The Greenzo storyline also featured the best moment yet in Al Gore's Yes, I Have a Personality Tour, a big fat clue that Jack wasn't always the pawn to right-wing interests he is today (having interned for Teddy Kennedy), and a completely over-the-top and yet dead-on final moment/line with the prop Earth on fire and Liz saying, "This Earth is ruined! We've gotta get a new one!"
The Kenneth's party plot was just as funny, even if no sacred cows were slaughtered. (Then again, we don't know everything that happened at the party; Liz did something to make Grizz cry, and it may not just be her kissing.) It worked as both farce and a satire of the (Harvey) lemming-like quality of celebrity culture. Of course all of Tracy's lies were going to catch on and snowball, because who wants to risk being the only person who didn't show for a party featuring some combination of TI, Bob Logan from Texas Instruments, Fall-Out Boy, Foxy Boxing, and Hayden Panettiere taking a shower? (For another example of the herd mentality, see Jenna immediately removing her shoes after seeing Cerie barefoot.)

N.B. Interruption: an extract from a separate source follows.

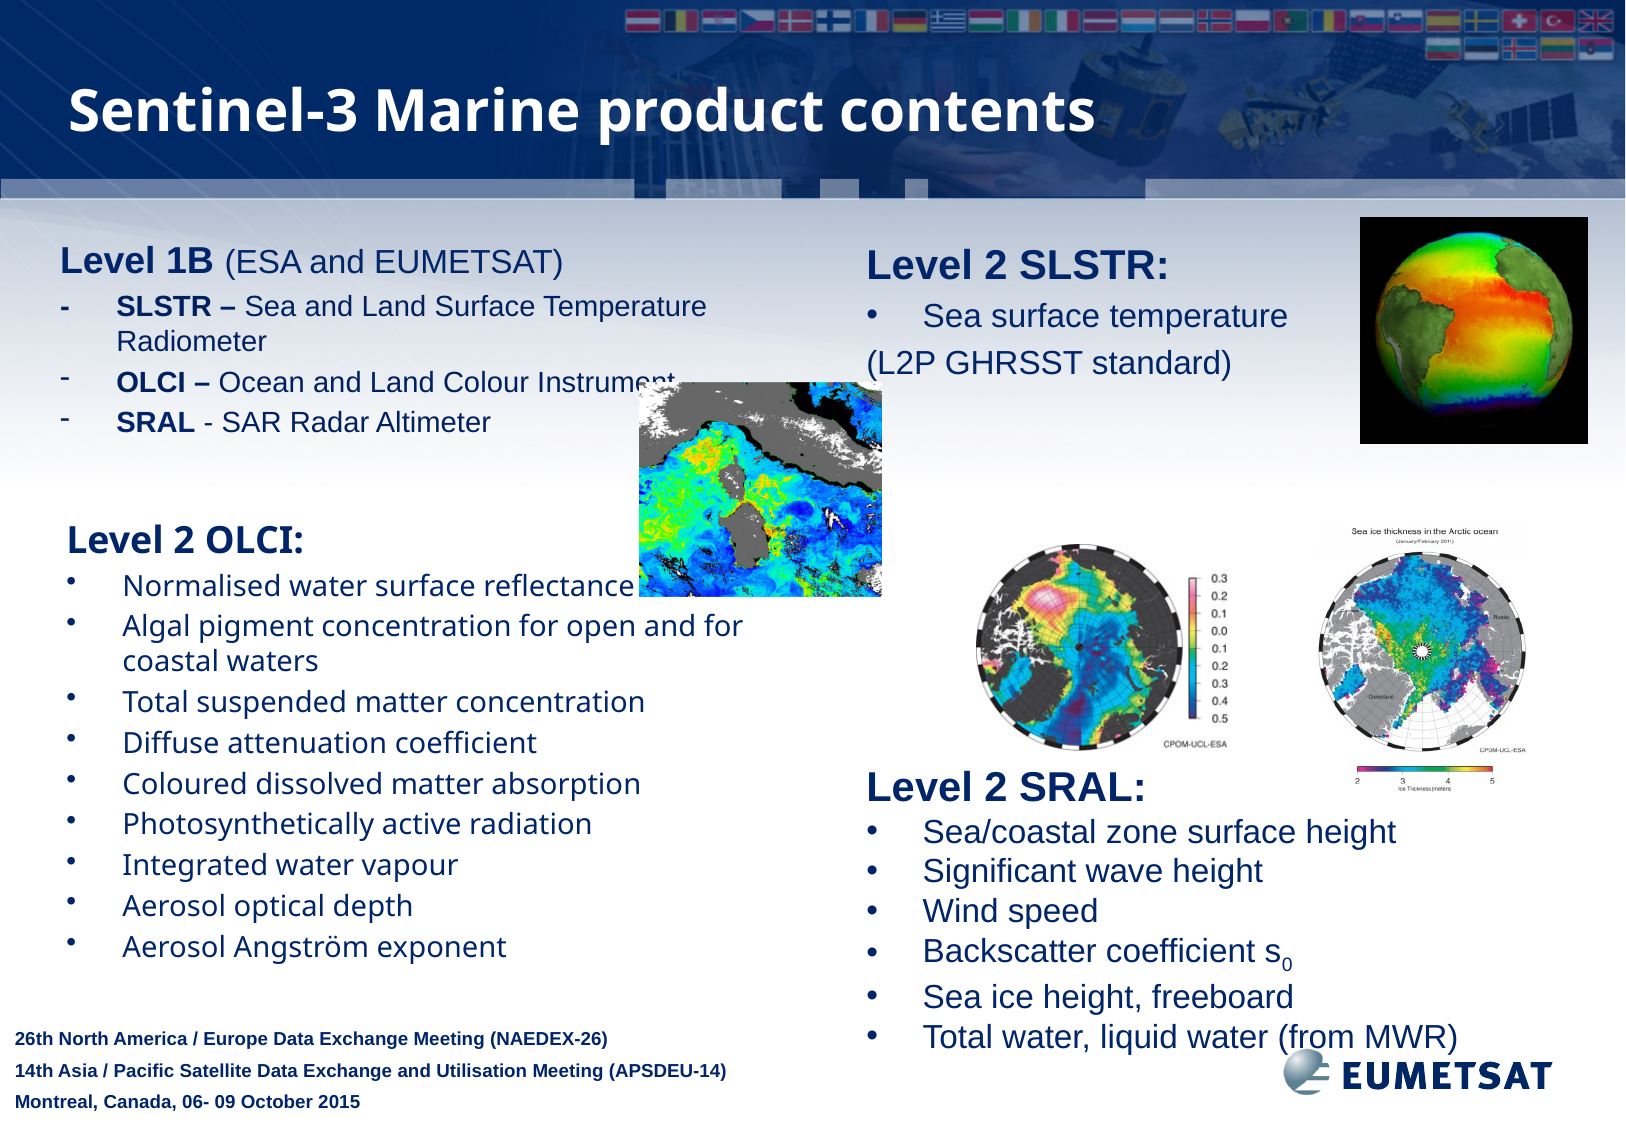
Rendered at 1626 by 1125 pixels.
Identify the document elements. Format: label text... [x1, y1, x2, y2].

The comparison between the quick cuts of Kenneth's old parties (the best, of course, was Liz dressed as Harry Potter and dancing to "Werewolf Bar Mitzvah") and the complete debauchery of the last one provided a great bookend for the episode, and any chance to see Jack look that disheveled should not be missed. The joke that really stuck the landing for me was the Harlem Globetrotter randomly showing up and getting scolded for his behavior ("Does that name mean nothing to you?"), because it made the party seem even stranger and more nightmarish than any hint of Liz/Grizz sex or sink-stealing could.
The Pete plot probably could have been placed into any episode, but Fey's terrified delivery of "What do you do with the Pop Tart?" kept it from just being a throwaway. (Also, it gave Liz the chance to say "Great, now I smell like midlife crisis.")
God, I love this show. I just want to stop right now and watch the episode again.
Some other thoughts on "Greenzo":
- Tracy's declaration that he loves Foxy Boxing because "It combines my two favorite things: boxing and referees!" was a quintessential zag when you expect a zig kind of "30 Rock" joke, and yet it also felt like something Lenny on "The Simpsons" might say. (Lenny, not Carl; the writers always give Lenny the best lines.)
- Speaking of both "Werewolf Bar Mitzvah" and the mysterious Harvey Lemmings, if you listen to the full-length version, Tracy mentions Lemmings (as the guy who taught him all those Jewish words like "haftorah") in the lyrics. If I were Liz, I wouldn't be so quick to assume he doesn't exist; does she not remember the Dr. Spaceman problem?
- Straw poll: who would want Jack to banish them to the same island where they disappeared Phil Donahue and the electric car?
- I love that Grizz and Dotcom desperately want Josh to think they're cool.
- Jack McBrayer is inherently funny even at normal speed, but Kenneth in slow motion made me laugh so much I had to hit rewind, or else I would have missed Tracy handling a snake.
- What exactly is ironic about listening to Schubert while viewing Canadian pornography?
- Speaking of geographic humor, has Holland replaced Sweden as the go-to place for jokes about hot, easy women?
- Jack's response to Liz's joke about cloning Geiss: "Think it through." Of course.
- Would Angie Harmon as Greenzo be a better use of her than "Women's Murder Club"?